Articles, a selection:
- 1968. "The Working Set Model for Program Behavior". ACM Communications (May).
- 1970. "Virtual memory." ACM Computing Surveys (September).
- 1970. "Thrashing: Its Causes and Prevention".
- 1976. "Fault tolerant operating systems". ACM Computing Surveys (December)
- 1978. with Jeff Buzen. "Operational Analysis of Queueing Network Models." ACM Computing Surveys (September).
- 1980. "Working sets past and present". From IEEE Transactions Software Engineering, January 1980.
- 1984, with Robert Brown. "Operating Systems". Scientific American issue on software.
- 1990, with Walter Tichy. "Highly parallel computation". Science magazine, November.
- 1992. "Educating a new engineer". ACM Communications (December).

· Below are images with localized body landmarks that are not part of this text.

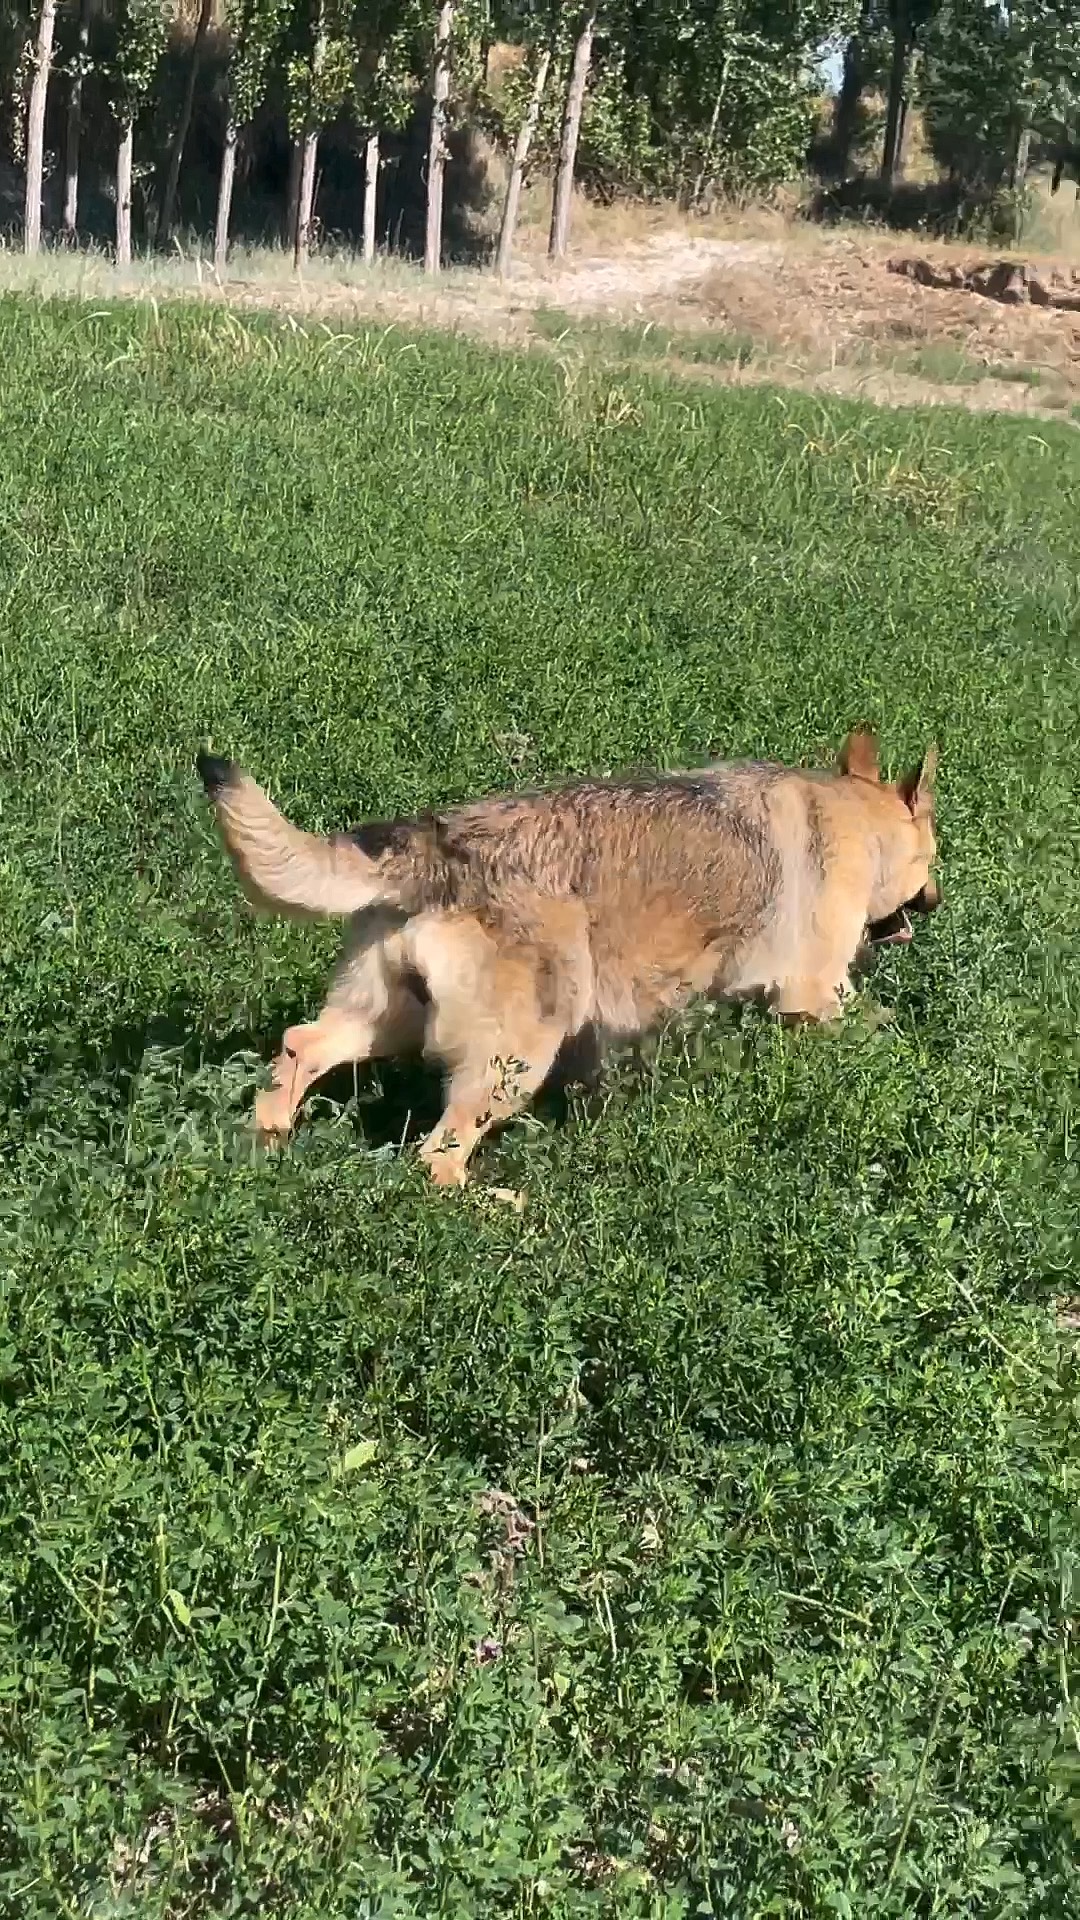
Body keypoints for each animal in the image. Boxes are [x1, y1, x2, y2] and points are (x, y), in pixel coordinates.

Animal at [197, 725, 937, 1182]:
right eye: (932, 860)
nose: (933, 901)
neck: (856, 817)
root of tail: (436, 843)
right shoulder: (817, 993)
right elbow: (878, 1025)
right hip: (513, 1061)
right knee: (435, 1161)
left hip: (387, 1021)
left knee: (301, 1045)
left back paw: (269, 1134)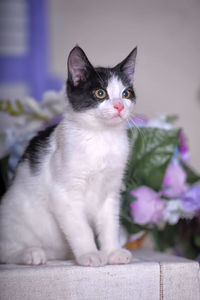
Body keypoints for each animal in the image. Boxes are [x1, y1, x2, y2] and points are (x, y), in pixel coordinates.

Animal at [0, 45, 137, 266]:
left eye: (126, 93)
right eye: (100, 93)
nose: (119, 106)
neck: (100, 137)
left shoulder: (110, 193)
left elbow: (109, 224)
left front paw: (112, 251)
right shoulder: (64, 194)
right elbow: (81, 229)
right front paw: (90, 254)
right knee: (6, 250)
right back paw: (30, 253)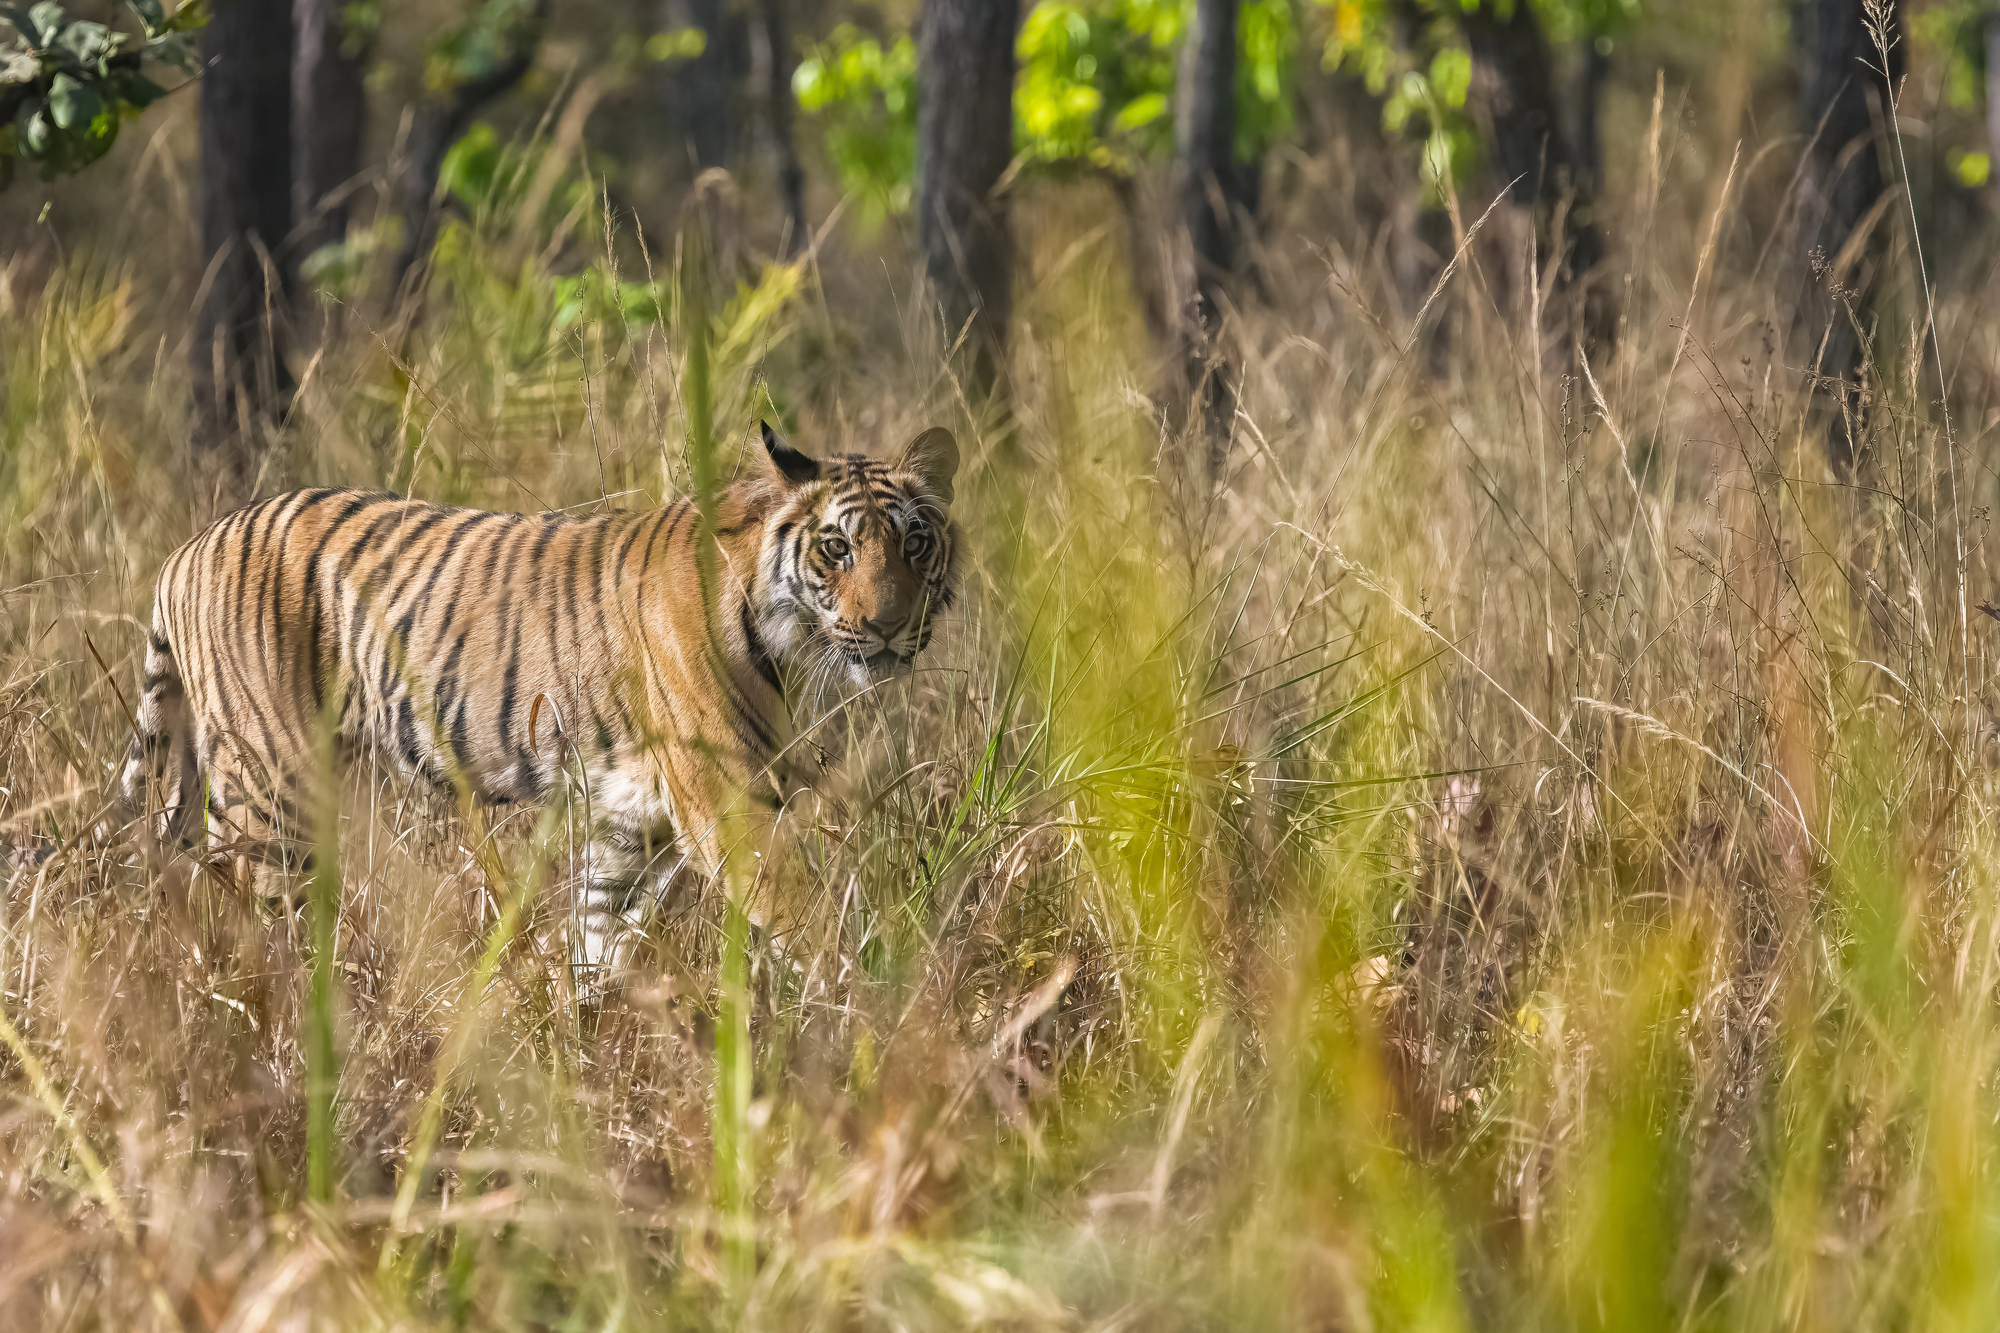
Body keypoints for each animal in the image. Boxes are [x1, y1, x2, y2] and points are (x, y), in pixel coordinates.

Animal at [118, 421, 960, 977]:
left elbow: (598, 936)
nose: (890, 625)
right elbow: (808, 914)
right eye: (837, 547)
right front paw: (878, 1010)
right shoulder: (729, 803)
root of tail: (186, 548)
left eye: (916, 543)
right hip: (269, 794)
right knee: (246, 916)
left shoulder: (628, 821)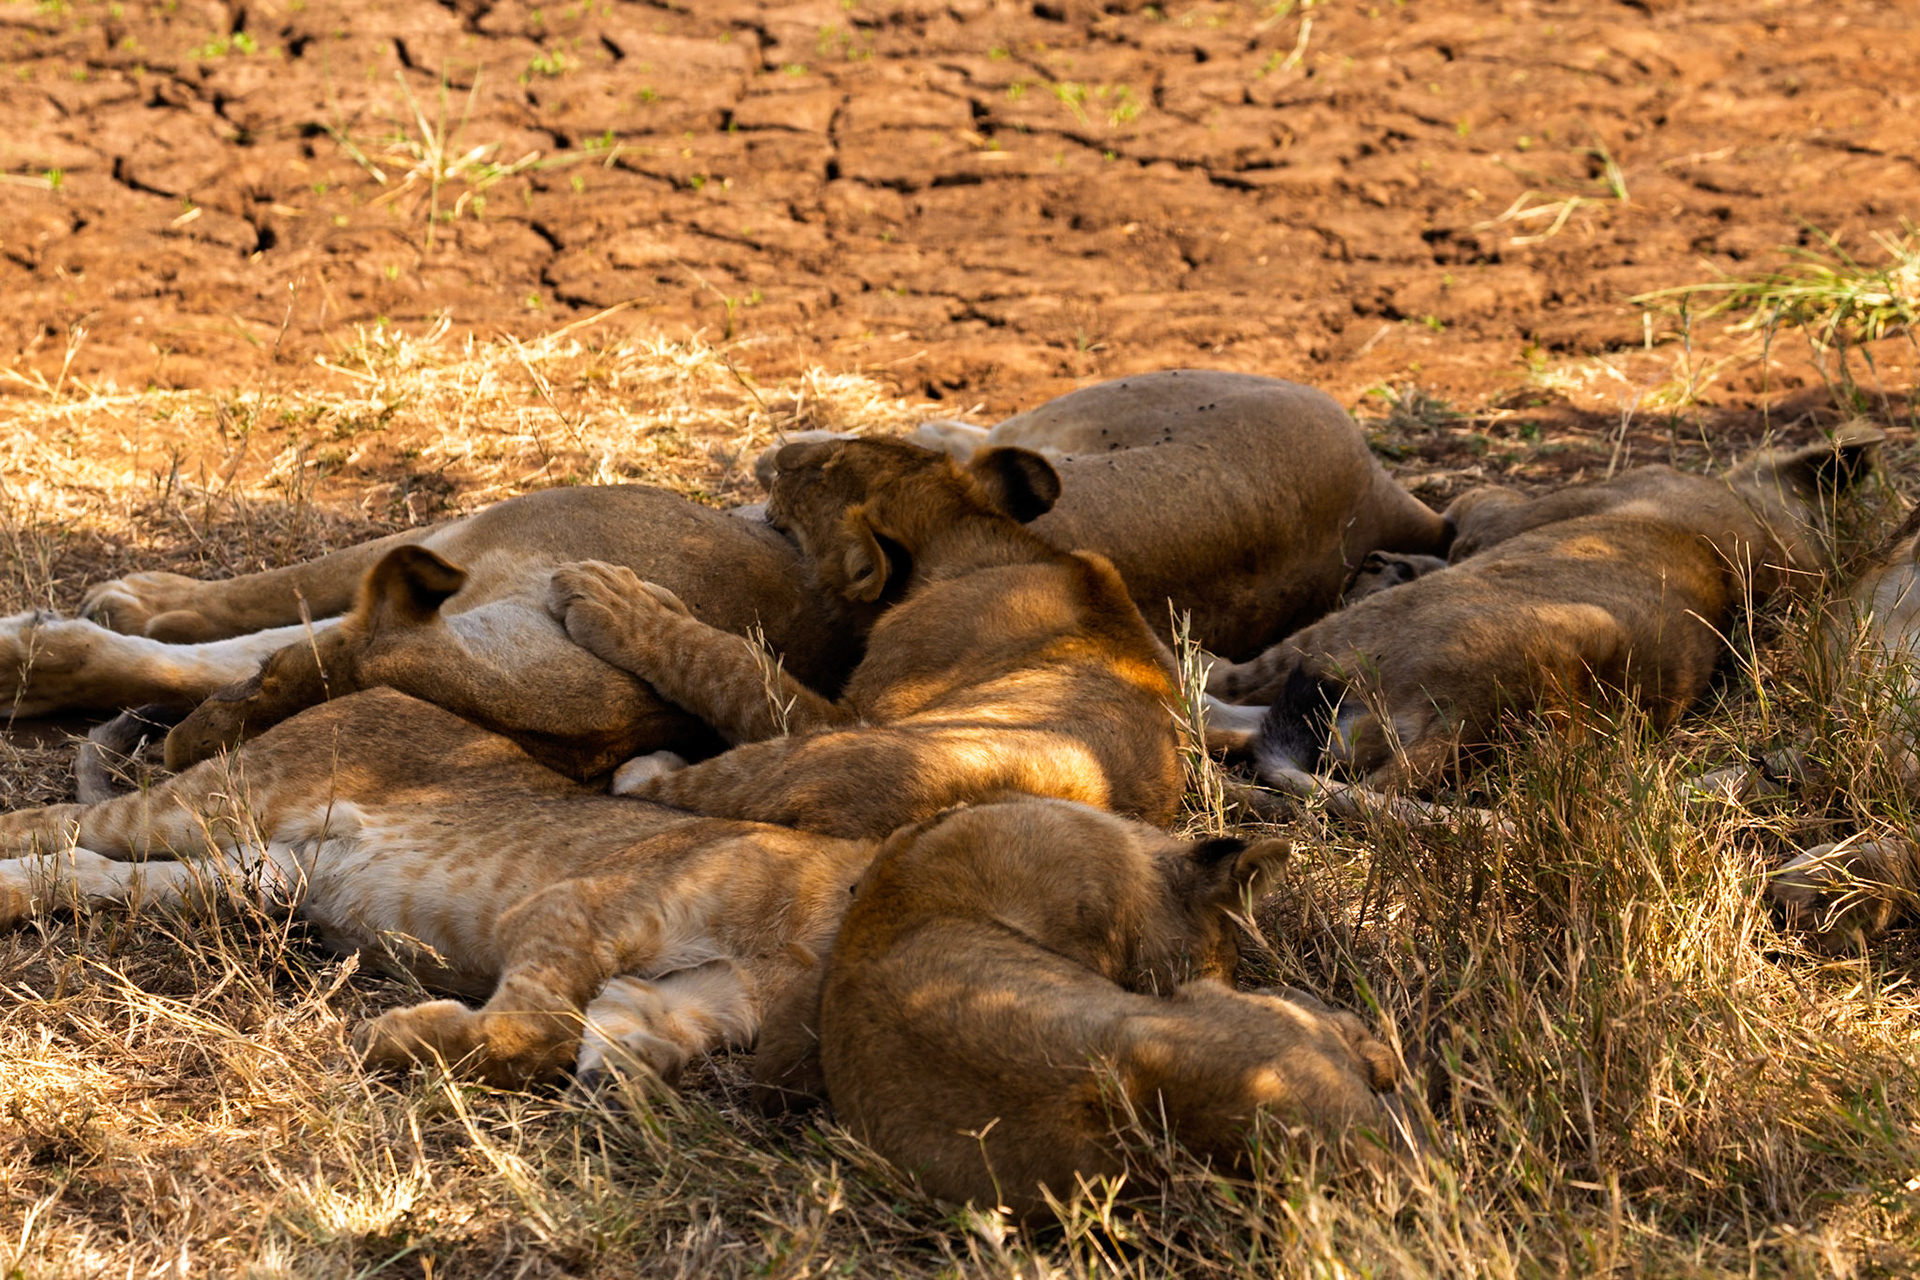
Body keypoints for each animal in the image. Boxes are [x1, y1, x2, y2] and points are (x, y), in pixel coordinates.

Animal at [0, 688, 875, 1088]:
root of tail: (372, 690)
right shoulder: (578, 907)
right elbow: (535, 1029)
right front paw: (381, 1040)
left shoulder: (686, 999)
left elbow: (591, 1039)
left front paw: (615, 1079)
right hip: (219, 801)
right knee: (52, 819)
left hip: (259, 875)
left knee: (87, 869)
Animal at [548, 438, 1185, 838]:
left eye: (823, 469)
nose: (779, 456)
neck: (974, 532)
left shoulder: (844, 713)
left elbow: (733, 664)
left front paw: (614, 600)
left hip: (833, 752)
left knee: (674, 785)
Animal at [1207, 428, 1883, 794]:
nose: (1375, 563)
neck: (1761, 532)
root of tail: (1471, 721)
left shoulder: (1506, 517)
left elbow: (1469, 508)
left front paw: (1391, 561)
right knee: (1242, 726)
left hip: (1337, 640)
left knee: (1221, 686)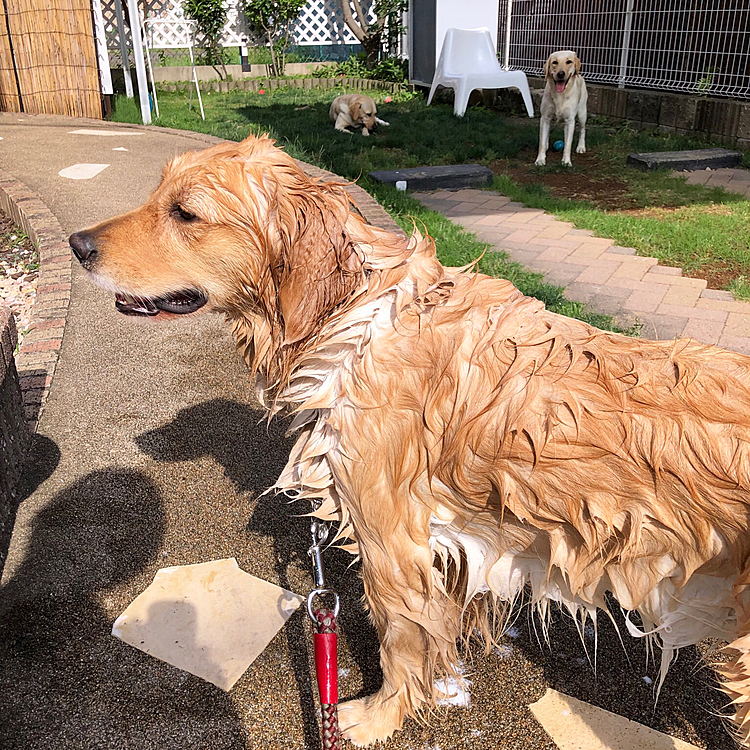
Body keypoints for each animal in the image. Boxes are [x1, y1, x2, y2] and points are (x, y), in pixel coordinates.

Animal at [73, 138, 750, 748]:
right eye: (158, 193)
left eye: (185, 213)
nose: (78, 245)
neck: (350, 313)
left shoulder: (390, 539)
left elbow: (401, 640)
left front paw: (379, 717)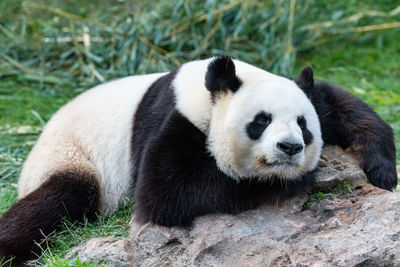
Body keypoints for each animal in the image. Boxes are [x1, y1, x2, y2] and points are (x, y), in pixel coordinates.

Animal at [0, 56, 396, 266]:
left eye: (302, 124)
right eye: (261, 121)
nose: (290, 147)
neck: (210, 92)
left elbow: (342, 105)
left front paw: (382, 170)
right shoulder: (174, 120)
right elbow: (165, 192)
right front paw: (294, 179)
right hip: (69, 155)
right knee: (61, 197)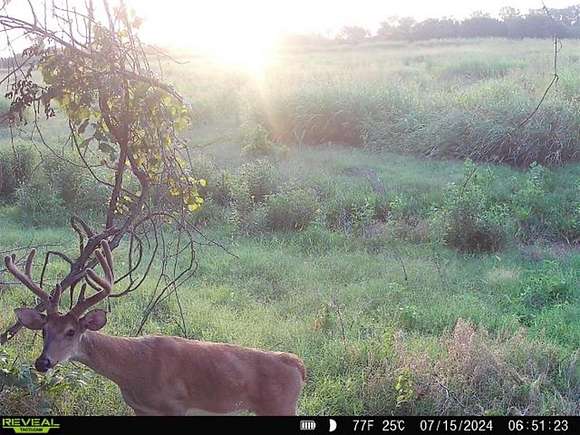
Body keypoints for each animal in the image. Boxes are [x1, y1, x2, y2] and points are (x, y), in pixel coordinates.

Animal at [5, 242, 304, 416]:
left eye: (71, 331)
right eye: (43, 330)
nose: (42, 362)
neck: (132, 369)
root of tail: (299, 365)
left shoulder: (175, 405)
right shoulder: (140, 409)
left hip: (280, 408)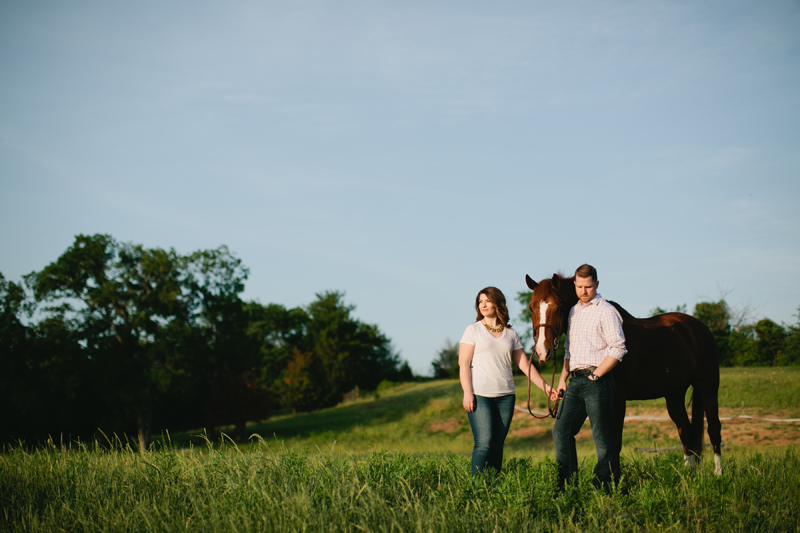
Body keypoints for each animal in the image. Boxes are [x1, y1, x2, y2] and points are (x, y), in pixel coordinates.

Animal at [528, 272, 720, 476]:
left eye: (557, 307)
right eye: (531, 308)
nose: (543, 352)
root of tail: (700, 328)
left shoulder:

- 2006. "The Locality Principle". Chapter in Communication Networks and Systems (J Barria, Ed.). Imperial College Press.
- 2007. "Computing is a natural science." ACM Communications (July).
- 2009, with Peter Freeman. "Computing's Paradigm". ACM Communications (December).
- 2010, with Fernando Flores and Peter Luzmore. "Orchestrating Coordination in Pluralistic Networks". ACM Communications (March).

==Personal life==
He married Dorothy E. Denning in 1974, a noted computer security expert.